▶ **WHAT TO WORK ON**: Change "Evaluator" to "Reviewer" in the stretch from the line containing "#### Static Comp Challenge - Local H" through the line containing "For HTML, take", and give those lines again with nothing else altered.

----------

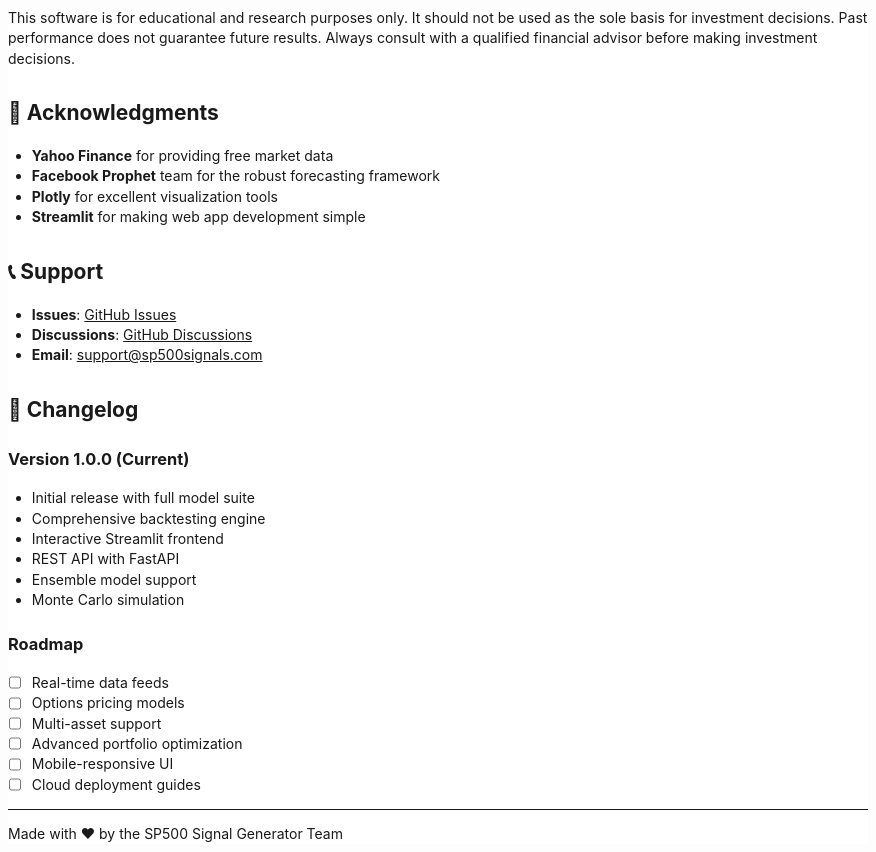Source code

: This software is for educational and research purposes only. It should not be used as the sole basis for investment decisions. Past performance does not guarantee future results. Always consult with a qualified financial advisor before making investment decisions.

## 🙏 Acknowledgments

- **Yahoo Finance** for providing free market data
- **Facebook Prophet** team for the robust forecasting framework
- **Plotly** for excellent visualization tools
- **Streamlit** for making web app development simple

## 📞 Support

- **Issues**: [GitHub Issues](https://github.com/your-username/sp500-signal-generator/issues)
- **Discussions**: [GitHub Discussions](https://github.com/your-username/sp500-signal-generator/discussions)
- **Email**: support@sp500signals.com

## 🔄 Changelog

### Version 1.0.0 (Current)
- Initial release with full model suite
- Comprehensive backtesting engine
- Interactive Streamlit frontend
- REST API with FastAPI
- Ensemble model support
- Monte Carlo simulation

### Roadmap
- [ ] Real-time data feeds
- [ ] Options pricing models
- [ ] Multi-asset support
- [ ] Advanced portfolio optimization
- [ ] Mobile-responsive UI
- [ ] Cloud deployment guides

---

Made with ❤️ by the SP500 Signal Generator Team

----------

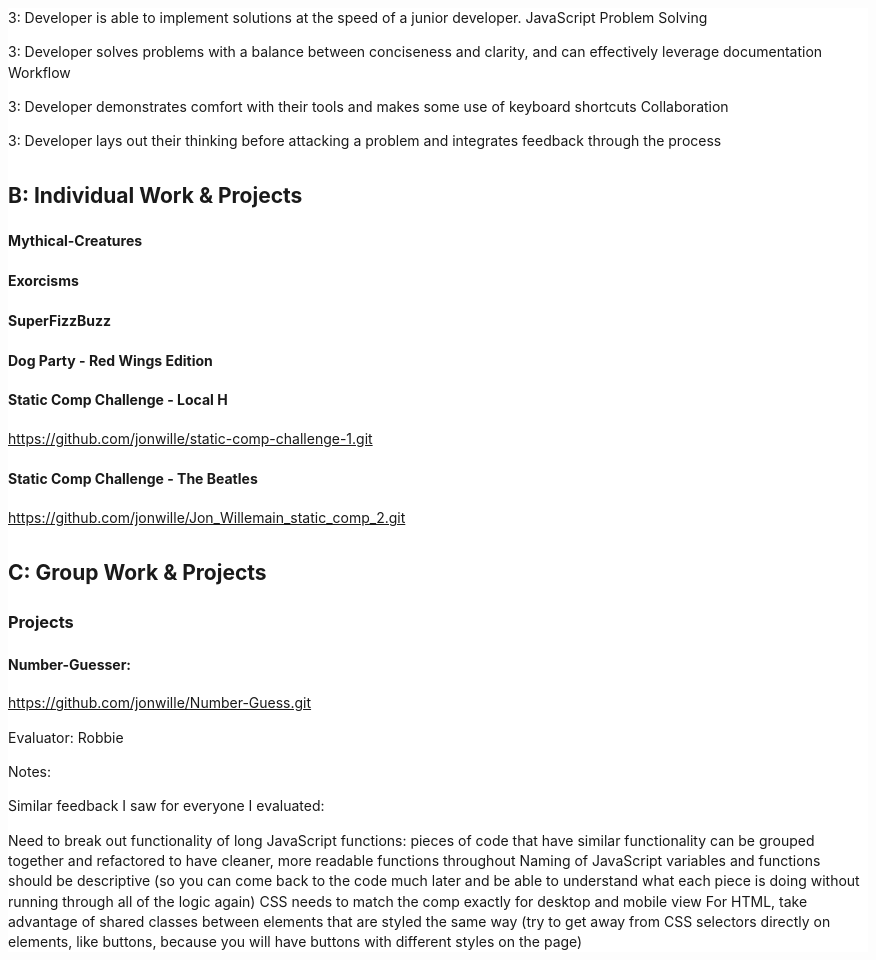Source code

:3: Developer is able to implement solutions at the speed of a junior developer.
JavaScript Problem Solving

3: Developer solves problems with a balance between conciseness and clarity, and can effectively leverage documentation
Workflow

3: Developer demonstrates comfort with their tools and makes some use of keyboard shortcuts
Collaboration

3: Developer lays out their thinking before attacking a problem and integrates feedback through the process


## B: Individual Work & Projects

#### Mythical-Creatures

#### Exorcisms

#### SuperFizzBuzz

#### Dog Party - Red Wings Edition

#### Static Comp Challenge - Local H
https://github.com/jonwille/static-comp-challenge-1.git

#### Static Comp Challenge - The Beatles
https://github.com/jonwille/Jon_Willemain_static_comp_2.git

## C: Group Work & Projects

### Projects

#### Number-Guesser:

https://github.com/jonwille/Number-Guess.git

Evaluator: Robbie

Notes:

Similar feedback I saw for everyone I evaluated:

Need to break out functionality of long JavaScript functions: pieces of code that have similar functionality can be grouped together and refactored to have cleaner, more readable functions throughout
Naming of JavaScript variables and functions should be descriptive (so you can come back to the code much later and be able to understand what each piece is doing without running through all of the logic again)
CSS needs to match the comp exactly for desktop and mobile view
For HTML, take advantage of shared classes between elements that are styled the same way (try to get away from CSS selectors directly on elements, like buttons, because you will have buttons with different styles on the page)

----------

▶ **EXERCISE RESULT**:
#### Static Comp Challenge - Local H
https://github.com/jonwille/static-comp-challenge-1.git

#### Static Comp Challenge - The Beatles
https://github.com/jonwille/Jon_Willemain_static_comp_2.git

## C: Group Work & Projects

### Projects

#### Number-Guesser:

https://github.com/jonwille/Number-Guess.git

Reviewer: Robbie

Notes:

Similar feedback I saw for everyone I evaluated:

Need to break out functionality of long JavaScript functions: pieces of code that have similar functionality can be grouped together and refactored to have cleaner, more readable functions throughout
Naming of JavaScript variables and functions should be descriptive (so you can come back to the code much later and be able to understand what each piece is doing without running through all of the logic again)
CSS needs to match the comp exactly for desktop and mobile view
For HTML, take advantage of shared classes between elements that are styled the same way (try to get away from CSS selectors directly on elements, like buttons, because you will have buttons with different styles on the page)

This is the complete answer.